About this task => Find the line in the entries below that contains "As of now, both". Repeat it exactly, and every line after it through the line that contains "Hobart budgets for cycling projects".

Available records =>
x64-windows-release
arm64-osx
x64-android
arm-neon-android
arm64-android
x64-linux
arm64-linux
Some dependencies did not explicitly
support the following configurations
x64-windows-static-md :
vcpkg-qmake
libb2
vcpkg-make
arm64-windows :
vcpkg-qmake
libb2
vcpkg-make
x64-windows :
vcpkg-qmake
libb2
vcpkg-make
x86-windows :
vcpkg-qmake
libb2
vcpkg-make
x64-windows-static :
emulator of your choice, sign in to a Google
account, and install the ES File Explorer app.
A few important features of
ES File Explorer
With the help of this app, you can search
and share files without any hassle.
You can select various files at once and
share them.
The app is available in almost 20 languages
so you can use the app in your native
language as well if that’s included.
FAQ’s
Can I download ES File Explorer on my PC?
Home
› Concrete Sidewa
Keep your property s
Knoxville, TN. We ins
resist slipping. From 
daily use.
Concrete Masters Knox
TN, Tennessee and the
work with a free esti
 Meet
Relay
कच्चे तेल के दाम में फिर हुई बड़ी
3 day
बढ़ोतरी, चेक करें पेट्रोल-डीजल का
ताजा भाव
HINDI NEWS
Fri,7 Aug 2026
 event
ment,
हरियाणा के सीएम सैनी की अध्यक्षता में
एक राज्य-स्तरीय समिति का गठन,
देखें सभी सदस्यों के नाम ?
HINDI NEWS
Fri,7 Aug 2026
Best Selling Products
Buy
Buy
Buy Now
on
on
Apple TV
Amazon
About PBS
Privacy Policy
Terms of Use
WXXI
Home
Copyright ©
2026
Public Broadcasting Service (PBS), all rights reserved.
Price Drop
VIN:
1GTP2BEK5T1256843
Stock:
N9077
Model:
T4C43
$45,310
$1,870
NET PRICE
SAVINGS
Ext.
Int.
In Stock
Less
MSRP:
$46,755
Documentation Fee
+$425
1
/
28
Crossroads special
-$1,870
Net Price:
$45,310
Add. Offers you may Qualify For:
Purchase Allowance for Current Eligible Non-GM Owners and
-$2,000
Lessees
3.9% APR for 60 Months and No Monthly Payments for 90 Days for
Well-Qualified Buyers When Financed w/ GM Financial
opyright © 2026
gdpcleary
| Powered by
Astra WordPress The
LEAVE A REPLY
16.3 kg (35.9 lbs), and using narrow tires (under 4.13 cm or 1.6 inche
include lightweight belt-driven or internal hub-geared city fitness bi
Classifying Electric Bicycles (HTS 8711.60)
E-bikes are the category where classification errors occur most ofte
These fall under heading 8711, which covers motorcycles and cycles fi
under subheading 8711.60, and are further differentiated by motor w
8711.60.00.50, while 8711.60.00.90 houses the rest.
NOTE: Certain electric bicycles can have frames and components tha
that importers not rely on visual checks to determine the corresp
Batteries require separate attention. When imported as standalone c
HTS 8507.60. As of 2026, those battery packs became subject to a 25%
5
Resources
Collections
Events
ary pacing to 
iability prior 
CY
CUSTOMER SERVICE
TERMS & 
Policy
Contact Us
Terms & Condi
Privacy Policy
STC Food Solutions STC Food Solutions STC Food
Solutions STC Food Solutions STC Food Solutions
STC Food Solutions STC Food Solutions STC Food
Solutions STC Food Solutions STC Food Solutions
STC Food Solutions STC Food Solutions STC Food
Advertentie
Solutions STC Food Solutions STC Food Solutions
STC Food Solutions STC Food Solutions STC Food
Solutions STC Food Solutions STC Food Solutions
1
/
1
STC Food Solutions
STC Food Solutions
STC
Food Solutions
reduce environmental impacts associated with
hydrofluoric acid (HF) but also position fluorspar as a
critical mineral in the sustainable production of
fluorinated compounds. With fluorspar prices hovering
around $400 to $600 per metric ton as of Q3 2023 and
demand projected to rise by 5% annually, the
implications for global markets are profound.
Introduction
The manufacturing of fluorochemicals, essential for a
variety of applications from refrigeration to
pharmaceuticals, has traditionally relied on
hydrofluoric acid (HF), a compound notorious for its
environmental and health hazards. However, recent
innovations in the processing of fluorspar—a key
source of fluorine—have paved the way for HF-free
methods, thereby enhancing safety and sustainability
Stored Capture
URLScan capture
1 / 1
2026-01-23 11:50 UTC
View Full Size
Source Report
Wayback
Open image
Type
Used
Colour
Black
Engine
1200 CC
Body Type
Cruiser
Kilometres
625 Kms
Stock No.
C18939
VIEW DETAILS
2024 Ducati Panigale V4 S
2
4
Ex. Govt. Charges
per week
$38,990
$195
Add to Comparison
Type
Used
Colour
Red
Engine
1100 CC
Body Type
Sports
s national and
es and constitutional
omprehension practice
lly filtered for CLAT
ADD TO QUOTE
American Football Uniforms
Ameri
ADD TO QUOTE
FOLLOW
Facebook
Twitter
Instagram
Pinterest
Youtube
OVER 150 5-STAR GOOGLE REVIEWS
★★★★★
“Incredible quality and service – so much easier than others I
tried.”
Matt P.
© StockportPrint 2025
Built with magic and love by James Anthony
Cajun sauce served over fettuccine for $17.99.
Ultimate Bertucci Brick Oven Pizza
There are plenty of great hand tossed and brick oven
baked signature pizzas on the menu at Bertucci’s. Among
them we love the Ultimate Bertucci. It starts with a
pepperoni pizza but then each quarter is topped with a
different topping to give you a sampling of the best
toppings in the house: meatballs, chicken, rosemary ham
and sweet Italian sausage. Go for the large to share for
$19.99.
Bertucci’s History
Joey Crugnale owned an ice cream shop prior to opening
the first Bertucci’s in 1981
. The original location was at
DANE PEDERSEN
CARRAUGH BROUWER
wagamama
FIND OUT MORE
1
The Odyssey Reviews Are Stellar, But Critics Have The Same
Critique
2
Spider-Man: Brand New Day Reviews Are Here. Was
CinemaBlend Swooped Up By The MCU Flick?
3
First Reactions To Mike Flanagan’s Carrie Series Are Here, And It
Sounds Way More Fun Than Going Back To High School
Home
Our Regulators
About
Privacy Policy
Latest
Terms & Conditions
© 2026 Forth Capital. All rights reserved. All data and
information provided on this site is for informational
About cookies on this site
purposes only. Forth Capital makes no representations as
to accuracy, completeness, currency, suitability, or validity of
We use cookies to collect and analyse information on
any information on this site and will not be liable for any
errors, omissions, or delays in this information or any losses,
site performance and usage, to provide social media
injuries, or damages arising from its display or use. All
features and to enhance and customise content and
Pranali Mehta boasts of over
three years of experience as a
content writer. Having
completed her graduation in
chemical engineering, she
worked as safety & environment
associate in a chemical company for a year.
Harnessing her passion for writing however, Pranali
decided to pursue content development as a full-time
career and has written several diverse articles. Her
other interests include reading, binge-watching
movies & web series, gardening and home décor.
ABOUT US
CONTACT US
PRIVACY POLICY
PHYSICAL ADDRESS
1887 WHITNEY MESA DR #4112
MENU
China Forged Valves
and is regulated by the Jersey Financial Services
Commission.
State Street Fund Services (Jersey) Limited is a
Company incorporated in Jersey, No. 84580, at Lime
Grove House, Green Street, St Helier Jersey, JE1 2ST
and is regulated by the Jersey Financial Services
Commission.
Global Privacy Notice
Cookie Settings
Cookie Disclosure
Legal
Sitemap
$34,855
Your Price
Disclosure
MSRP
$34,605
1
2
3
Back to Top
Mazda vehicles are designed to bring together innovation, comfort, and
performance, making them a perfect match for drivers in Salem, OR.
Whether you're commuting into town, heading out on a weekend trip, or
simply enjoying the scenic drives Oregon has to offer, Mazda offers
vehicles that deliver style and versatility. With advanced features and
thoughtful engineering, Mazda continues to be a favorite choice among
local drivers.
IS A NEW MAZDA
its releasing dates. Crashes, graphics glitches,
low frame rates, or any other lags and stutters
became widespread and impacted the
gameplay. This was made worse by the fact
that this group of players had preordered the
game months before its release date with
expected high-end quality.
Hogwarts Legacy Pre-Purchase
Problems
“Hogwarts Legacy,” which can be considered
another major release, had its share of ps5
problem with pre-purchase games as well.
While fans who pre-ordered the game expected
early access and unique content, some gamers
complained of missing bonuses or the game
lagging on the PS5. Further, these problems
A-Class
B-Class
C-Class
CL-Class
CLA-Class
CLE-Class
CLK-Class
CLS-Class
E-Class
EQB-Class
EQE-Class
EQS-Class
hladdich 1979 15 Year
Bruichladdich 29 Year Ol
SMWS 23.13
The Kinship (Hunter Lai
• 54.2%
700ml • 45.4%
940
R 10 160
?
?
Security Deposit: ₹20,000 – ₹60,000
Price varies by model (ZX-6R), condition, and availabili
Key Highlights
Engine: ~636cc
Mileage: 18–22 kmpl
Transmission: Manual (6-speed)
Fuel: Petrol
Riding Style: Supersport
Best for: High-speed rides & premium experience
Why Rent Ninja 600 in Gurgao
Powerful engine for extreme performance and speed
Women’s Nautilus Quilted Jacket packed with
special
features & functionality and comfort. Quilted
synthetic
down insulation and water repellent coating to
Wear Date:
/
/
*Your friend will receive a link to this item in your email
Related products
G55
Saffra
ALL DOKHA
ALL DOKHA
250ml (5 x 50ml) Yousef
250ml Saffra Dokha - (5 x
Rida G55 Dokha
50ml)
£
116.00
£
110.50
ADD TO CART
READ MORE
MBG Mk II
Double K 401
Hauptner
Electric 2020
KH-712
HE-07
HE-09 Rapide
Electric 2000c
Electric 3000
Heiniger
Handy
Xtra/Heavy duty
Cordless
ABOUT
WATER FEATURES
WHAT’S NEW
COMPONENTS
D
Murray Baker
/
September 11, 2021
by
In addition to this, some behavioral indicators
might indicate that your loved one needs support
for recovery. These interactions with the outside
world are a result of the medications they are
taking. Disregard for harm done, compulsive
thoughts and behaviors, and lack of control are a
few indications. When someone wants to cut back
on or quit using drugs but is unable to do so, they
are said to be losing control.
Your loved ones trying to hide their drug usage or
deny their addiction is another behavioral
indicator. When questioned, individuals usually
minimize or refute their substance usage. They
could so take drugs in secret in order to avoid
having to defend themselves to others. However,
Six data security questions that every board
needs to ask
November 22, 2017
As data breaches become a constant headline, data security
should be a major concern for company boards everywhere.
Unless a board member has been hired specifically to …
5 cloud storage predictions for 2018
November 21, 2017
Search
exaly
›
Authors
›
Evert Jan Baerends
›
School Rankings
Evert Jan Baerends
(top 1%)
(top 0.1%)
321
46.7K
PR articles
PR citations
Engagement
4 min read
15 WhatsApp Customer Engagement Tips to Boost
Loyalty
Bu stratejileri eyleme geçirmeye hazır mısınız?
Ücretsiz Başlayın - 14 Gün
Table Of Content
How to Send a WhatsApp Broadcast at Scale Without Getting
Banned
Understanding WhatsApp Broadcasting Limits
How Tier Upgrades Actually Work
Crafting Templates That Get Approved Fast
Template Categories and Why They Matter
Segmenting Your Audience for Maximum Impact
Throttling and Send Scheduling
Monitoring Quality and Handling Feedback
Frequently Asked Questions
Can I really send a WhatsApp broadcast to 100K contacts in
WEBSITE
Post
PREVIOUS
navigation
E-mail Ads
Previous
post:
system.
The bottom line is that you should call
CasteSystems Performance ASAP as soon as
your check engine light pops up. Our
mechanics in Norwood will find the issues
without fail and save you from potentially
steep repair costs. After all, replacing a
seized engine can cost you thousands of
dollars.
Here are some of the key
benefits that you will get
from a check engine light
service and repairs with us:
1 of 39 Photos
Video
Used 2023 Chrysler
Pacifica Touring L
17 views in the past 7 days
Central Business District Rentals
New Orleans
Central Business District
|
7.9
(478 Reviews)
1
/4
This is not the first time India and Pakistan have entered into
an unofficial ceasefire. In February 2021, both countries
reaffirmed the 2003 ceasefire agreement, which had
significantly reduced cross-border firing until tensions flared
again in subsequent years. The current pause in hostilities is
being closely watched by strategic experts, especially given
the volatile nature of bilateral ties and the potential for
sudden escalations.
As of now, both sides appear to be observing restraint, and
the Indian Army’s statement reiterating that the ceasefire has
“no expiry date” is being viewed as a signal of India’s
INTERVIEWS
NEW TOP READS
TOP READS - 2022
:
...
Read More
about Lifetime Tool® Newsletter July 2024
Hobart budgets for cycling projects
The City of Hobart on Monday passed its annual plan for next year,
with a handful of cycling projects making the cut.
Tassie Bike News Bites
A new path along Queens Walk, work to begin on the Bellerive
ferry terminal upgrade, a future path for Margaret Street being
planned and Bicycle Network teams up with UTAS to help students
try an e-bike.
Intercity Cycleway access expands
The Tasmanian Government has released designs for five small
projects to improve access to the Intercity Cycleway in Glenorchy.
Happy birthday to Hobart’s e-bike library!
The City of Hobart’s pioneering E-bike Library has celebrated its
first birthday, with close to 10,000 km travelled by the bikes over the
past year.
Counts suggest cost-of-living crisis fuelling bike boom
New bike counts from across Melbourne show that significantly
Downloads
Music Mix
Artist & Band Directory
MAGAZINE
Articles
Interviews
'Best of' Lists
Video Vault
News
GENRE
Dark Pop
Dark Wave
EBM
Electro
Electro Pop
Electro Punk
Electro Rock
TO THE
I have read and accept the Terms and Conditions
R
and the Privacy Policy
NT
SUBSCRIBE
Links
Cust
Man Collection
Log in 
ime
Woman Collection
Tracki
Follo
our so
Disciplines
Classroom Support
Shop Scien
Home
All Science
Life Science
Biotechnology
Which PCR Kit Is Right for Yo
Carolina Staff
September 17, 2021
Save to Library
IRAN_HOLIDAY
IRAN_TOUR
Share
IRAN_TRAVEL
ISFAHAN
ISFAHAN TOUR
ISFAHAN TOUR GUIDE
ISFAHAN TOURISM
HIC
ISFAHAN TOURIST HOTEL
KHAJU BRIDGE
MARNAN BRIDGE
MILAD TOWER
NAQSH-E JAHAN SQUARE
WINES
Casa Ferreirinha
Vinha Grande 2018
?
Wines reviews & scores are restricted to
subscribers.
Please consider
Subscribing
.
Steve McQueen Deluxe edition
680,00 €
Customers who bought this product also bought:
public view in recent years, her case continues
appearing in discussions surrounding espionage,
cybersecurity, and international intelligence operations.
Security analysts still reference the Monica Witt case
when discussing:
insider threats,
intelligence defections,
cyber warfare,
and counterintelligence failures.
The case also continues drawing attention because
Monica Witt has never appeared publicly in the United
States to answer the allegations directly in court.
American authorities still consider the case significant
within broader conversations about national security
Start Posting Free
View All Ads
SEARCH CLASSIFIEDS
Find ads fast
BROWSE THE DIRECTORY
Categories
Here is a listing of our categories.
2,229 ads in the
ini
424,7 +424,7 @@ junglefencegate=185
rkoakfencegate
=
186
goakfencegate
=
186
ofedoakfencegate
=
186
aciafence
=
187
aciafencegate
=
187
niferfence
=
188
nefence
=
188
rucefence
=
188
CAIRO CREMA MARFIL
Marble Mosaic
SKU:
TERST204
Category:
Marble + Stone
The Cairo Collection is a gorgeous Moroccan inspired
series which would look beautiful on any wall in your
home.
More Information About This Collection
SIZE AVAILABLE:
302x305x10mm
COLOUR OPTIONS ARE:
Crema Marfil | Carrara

Response =>
As of now, both sides appear to be observing restraint, and
the Indian Army’s statement reiterating that the ceasefire has
“no expiry date” is being viewed as a signal of India’s
INTERVIEWS
NEW TOP READS
TOP READS - 2022
:
...
Read More
about Lifetime Tool® Newsletter July 2024
Hobart budgets for cycling projects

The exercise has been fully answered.